- [Exercise prompt]:
The word "middle": say how many lines of the data below contain it, and give the number alone.

(Source data)
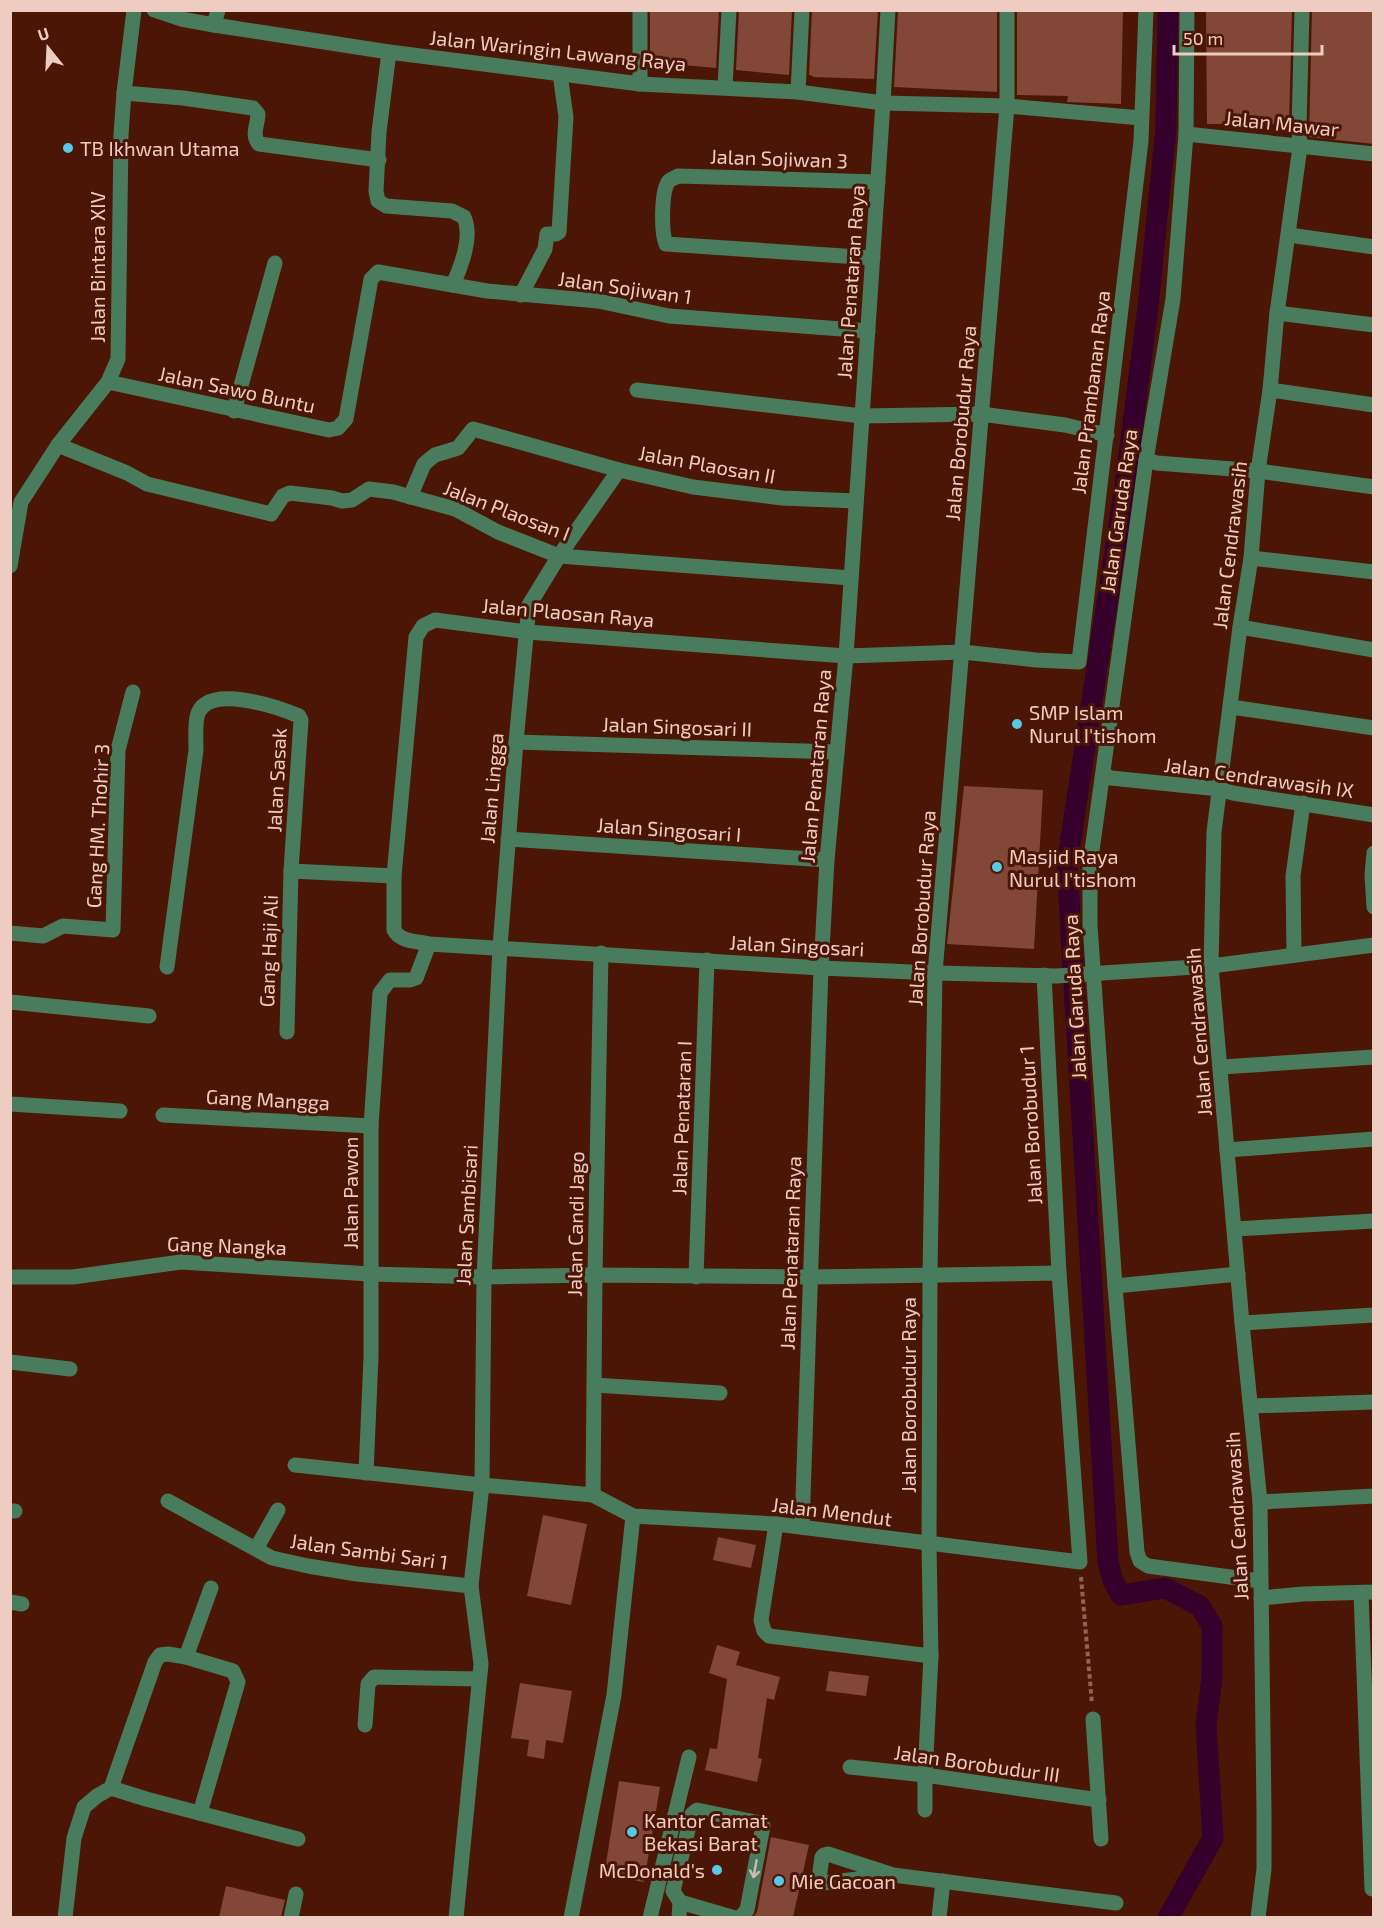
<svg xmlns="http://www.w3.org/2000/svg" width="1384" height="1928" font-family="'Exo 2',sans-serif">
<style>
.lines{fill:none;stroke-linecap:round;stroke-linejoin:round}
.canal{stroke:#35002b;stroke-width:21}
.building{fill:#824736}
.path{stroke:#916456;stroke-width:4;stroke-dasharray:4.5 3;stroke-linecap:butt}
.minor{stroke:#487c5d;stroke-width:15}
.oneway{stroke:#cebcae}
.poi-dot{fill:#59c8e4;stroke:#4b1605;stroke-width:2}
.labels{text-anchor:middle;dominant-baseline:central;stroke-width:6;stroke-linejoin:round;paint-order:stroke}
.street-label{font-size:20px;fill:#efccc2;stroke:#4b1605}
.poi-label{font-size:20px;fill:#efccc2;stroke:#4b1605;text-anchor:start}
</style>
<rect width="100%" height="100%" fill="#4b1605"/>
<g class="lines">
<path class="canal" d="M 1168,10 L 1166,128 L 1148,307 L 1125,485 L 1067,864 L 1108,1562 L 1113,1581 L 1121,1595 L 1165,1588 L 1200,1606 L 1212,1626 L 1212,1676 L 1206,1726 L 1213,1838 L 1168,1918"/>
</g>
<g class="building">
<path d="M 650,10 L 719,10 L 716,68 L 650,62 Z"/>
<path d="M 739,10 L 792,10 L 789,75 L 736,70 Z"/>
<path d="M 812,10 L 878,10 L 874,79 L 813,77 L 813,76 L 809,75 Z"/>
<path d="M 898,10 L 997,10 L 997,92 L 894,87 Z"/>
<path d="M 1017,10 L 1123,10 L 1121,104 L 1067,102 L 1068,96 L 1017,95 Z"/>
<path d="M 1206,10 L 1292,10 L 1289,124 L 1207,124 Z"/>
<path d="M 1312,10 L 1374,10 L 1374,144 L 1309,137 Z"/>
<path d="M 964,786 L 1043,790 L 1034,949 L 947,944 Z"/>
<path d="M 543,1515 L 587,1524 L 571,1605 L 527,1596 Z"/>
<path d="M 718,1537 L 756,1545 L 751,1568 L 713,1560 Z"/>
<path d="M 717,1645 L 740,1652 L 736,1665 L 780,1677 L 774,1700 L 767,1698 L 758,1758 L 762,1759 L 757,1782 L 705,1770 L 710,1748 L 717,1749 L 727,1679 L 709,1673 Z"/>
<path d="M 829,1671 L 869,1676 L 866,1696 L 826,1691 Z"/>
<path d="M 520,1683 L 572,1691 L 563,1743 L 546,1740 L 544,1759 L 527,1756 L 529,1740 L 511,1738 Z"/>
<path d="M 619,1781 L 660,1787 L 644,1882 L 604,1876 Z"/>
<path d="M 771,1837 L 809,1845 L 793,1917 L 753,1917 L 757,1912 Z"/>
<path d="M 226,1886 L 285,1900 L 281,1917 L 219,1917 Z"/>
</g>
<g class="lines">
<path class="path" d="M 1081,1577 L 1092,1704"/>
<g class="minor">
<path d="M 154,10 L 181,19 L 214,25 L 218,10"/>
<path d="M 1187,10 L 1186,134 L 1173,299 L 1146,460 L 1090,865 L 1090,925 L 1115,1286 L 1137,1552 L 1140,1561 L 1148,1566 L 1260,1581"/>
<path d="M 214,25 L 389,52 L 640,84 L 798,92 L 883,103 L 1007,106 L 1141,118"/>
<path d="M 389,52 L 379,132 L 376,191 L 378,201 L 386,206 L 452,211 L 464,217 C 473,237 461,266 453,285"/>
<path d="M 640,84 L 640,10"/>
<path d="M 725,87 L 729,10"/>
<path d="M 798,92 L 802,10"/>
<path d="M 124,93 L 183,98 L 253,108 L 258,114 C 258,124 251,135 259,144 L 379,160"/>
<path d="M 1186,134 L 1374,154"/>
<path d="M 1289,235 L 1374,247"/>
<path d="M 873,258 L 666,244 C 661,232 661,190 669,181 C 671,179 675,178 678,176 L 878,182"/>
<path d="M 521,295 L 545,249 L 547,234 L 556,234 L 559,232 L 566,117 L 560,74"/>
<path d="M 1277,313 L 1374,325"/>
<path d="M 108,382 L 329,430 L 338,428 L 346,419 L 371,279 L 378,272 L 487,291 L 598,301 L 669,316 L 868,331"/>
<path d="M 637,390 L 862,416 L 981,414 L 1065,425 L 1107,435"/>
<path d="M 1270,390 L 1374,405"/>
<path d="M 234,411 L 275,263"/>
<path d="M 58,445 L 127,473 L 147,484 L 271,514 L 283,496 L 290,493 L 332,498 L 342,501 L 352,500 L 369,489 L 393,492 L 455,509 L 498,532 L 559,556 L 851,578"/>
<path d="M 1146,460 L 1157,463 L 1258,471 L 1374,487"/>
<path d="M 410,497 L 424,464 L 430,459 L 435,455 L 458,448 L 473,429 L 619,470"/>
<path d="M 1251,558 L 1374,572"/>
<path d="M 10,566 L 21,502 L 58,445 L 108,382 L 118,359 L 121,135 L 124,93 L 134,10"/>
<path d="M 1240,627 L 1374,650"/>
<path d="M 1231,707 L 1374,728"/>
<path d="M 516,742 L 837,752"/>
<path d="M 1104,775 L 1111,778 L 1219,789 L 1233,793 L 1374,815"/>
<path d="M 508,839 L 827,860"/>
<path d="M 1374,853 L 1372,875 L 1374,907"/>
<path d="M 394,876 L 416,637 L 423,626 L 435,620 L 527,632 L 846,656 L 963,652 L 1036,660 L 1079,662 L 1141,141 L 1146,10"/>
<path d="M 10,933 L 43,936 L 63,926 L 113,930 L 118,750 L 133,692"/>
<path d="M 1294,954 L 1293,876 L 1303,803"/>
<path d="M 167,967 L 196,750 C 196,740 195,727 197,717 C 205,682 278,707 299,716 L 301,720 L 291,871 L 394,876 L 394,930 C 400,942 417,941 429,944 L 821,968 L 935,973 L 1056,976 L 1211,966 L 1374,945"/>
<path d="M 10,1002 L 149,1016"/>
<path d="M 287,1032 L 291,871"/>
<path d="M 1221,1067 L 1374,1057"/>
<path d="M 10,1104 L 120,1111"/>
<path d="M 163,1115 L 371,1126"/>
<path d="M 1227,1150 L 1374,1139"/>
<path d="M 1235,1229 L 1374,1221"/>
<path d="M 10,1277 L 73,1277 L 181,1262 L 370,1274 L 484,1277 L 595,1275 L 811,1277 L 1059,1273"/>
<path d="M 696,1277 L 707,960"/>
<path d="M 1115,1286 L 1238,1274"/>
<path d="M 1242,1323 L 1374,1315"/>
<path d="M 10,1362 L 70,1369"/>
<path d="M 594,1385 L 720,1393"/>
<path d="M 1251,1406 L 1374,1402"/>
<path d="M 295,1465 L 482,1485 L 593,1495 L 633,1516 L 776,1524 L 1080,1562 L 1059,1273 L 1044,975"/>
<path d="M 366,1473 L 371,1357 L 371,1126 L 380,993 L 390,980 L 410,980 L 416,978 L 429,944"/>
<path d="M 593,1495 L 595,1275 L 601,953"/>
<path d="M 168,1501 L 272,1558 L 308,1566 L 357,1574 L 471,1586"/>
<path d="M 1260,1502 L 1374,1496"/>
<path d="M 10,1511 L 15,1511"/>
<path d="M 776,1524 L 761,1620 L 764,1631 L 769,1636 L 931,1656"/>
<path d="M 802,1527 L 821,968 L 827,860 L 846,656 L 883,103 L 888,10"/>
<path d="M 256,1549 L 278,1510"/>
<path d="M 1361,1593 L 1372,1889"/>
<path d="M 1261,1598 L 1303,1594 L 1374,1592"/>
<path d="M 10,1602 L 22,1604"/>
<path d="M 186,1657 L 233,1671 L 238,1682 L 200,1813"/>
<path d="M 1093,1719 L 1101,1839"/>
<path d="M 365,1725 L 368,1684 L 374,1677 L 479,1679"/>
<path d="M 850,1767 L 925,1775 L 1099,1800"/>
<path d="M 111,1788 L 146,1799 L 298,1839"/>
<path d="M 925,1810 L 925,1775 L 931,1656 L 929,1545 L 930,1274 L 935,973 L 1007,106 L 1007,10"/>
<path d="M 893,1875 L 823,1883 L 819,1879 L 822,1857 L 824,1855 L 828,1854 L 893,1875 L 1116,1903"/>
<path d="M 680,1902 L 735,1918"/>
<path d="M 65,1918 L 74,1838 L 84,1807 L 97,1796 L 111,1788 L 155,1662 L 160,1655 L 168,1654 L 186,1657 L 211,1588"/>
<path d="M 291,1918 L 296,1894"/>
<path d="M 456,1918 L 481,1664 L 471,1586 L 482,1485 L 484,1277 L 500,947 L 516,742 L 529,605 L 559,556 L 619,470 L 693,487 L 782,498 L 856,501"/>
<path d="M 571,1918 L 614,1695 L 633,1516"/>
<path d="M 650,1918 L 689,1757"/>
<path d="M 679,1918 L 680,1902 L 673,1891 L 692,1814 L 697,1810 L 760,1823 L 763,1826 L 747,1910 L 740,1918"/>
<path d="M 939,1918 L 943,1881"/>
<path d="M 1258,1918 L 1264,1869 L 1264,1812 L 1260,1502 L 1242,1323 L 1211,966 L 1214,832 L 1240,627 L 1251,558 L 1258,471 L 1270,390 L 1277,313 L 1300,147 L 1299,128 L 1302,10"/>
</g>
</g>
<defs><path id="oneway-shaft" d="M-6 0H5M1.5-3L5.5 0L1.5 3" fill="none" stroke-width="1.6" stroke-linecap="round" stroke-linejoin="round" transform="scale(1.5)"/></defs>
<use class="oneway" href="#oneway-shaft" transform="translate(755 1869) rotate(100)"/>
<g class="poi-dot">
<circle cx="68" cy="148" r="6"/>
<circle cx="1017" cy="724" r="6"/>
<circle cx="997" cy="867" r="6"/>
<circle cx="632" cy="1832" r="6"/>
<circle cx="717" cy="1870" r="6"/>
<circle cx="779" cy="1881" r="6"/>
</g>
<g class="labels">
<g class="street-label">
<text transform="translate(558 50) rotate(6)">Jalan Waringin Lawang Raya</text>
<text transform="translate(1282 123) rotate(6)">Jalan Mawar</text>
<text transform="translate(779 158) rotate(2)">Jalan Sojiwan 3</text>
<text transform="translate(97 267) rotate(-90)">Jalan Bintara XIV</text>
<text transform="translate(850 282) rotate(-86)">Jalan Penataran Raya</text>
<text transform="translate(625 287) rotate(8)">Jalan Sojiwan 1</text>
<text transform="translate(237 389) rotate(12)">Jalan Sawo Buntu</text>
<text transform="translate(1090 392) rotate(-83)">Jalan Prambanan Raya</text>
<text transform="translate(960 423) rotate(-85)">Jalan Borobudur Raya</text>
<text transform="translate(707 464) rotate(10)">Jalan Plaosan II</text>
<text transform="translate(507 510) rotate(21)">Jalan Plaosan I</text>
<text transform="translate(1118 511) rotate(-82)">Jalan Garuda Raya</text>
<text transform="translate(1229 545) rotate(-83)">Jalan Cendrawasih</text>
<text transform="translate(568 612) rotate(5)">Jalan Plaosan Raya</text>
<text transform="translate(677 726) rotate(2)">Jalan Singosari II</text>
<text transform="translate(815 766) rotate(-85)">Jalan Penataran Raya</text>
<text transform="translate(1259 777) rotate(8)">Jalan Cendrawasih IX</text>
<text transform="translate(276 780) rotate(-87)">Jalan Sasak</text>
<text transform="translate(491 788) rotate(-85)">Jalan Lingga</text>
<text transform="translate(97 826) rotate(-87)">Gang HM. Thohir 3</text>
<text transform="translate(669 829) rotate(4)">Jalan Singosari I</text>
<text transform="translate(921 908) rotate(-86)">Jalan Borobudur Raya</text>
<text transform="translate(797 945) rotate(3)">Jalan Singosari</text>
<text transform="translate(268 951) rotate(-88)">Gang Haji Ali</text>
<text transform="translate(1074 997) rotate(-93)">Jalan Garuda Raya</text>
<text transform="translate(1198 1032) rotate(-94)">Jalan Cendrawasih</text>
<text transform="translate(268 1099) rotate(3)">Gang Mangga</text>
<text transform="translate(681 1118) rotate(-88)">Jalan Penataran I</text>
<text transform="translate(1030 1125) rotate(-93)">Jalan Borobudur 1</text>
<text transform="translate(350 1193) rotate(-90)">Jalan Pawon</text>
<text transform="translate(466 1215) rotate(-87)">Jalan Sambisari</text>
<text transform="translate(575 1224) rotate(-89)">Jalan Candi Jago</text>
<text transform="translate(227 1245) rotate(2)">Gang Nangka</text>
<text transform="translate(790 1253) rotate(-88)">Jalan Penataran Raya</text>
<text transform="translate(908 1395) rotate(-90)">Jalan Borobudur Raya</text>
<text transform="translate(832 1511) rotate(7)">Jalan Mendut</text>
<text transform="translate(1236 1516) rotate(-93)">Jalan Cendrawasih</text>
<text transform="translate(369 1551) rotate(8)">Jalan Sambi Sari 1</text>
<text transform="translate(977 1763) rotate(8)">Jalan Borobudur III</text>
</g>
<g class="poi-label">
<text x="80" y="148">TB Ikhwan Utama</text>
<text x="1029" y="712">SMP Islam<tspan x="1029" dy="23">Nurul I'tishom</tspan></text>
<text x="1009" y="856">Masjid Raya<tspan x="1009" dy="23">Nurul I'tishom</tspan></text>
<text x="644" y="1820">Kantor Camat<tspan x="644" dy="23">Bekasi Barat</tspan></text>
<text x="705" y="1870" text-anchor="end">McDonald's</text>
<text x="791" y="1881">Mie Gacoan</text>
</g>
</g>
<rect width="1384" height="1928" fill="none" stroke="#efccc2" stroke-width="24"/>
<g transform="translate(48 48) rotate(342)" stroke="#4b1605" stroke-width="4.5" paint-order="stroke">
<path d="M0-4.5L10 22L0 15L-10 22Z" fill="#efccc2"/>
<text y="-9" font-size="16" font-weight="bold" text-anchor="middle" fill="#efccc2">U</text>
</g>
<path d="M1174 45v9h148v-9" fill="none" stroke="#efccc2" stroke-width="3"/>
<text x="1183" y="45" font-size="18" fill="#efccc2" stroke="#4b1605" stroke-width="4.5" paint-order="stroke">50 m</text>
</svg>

- [Result of the exercise]:
2